Stored data:
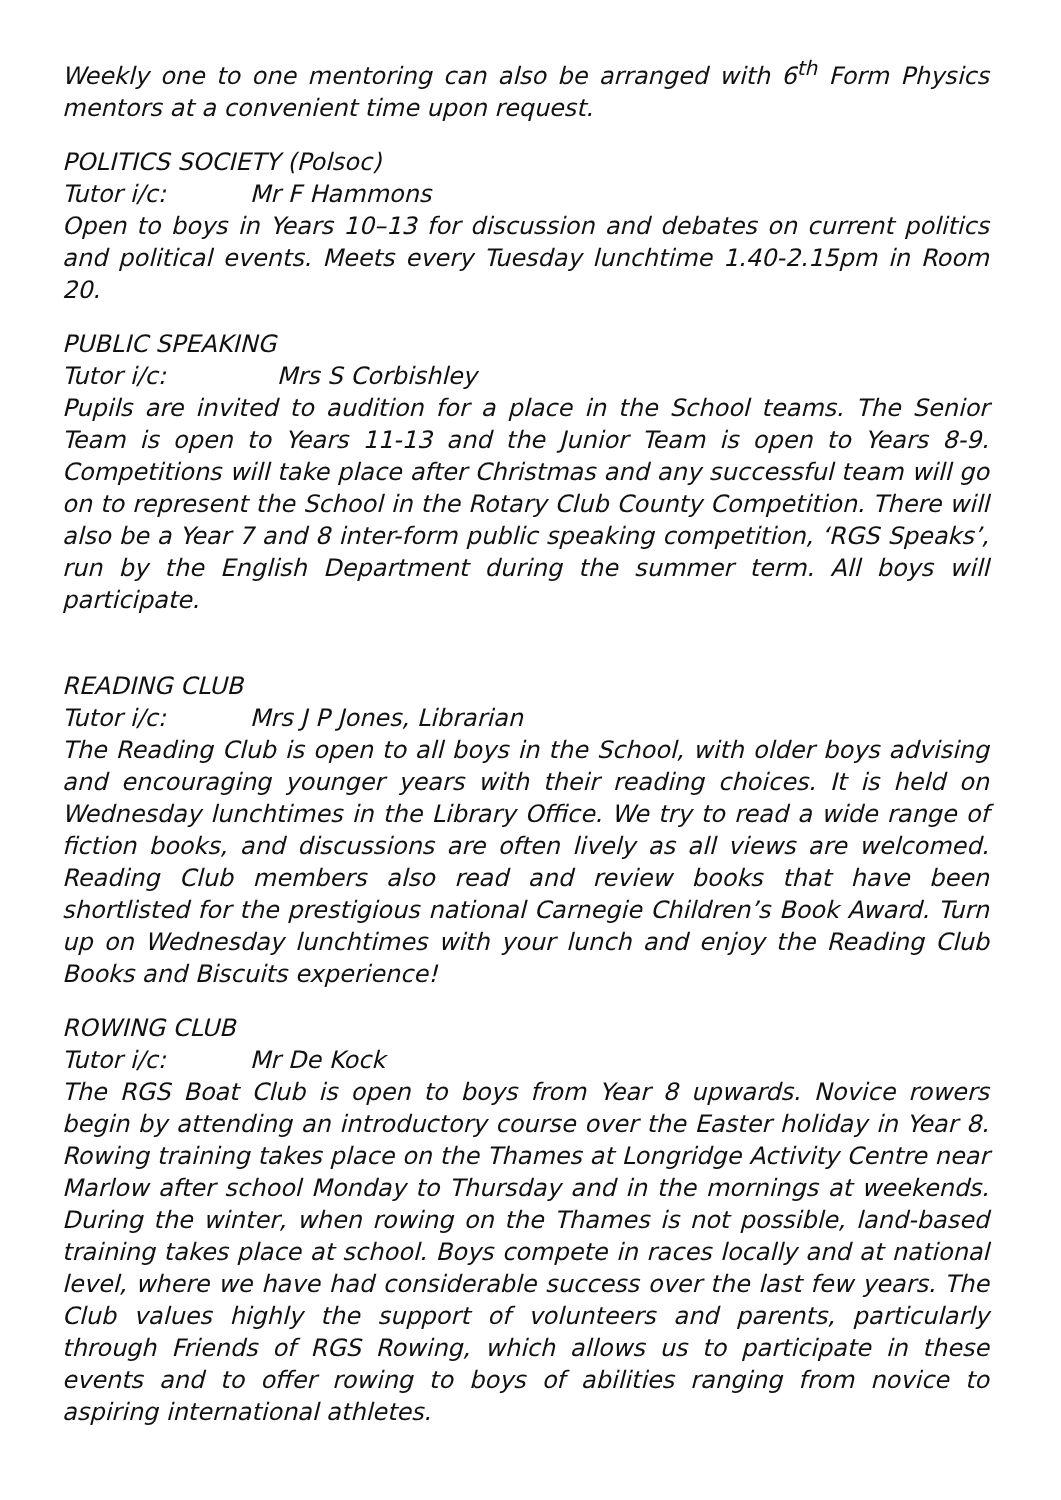Weekly one to one mentoring can also be arranged with 6<sup>th</sup> Form Physics mentors at a convenient time upon request.
POLITICS SOCIETY (Polsoc)
Tutor i/c: Mr F Hammons
Open to boys in Years 10–13 for discussion and debates on current politics and political events. Meets every Tuesday lunchtime 1.40-2.15pm in Room 20.
PUBLIC SPEAKING
Tutor i/c: Mrs S Corbishley
Pupils are invited to audition for a place in the School teams. The Senior Team is open to Years 11-13 and the Junior Team is open to Years 8-9. Competitions will take place after Christmas and any successful team will go on to represent the School in the Rotary Club County Competition. There will also be a Year 7 and 8 inter-form public speaking competition, ‘RGS Speaks’, run by the English Department during the summer term. All boys will participate.
READING CLUB
Tutor i/c: Mrs J P Jones, Librarian
The Reading Club is open to all boys in the School, with older boys advising and encouraging younger years with their reading choices. It is held on Wednesday lunchtimes in the Library Office. We try to read a wide range of fiction books, and discussions are often lively as all views are welcomed. Reading Club members also read and review books that have been shortlisted for the prestigious national Carnegie Children’s Book Award. Turn up on Wednesday lunchtimes with your lunch and enjoy the Reading Club Books and Biscuits experience!
ROWING CLUB
Tutor i/c: Mr De Kock
The RGS Boat Club is open to boys from Year 8 upwards. Novice rowers begin by attending an introductory course over the Easter holiday in Year 8. Rowing training takes place on the Thames at Longridge Activity Centre near Marlow after school Monday to Thursday and in the mornings at weekends. During the winter, when rowing on the Thames is not possible, land-based training takes place at school. Boys compete in races locally and at national level, where we have had considerable success over the last few years. The Club values highly the support of volunteers and parents, particularly through Friends of RGS Rowing, which allows us to participate in these events and to offer rowing to boys of abilities ranging from novice to aspiring international athletes.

→ **Task to complete**:
Would you filter the records and copy out each line containing "place"?

→ **Exercise solution**:
Pupils are invited to audition for a place in the School teams. The Senior Team is open to Years 11-13 and the Junior Team is open to Years 8-9. Competitions will take place after Christmas and any successful team will go on to represent the School in the Rotary Club County Competition. There will also be a Year 7 and 8 inter-form public speaking competition, ‘RGS Speaks’, run by the English Department during the summer term. All boys will participate.
The RGS Boat Club is open to boys from Year 8 upwards. Novice rowers begin by attending an introductory course over the Easter holiday in Year 8. Rowing training takes place on the Thames at Longridge Activity Centre near Marlow after school Monday to Thursday and in the mornings at weekends. During the winter, when rowing on the Thames is not possible, land-based training takes place at school. Boys compete in races locally and at national level, where we have had considerable success over the last few years. The Club values highly the support of volunteers and parents, particularly through Friends of RGS Rowing, which allows us to participate in these events and to offer rowing to boys of abilities ranging from novice to aspiring international athletes.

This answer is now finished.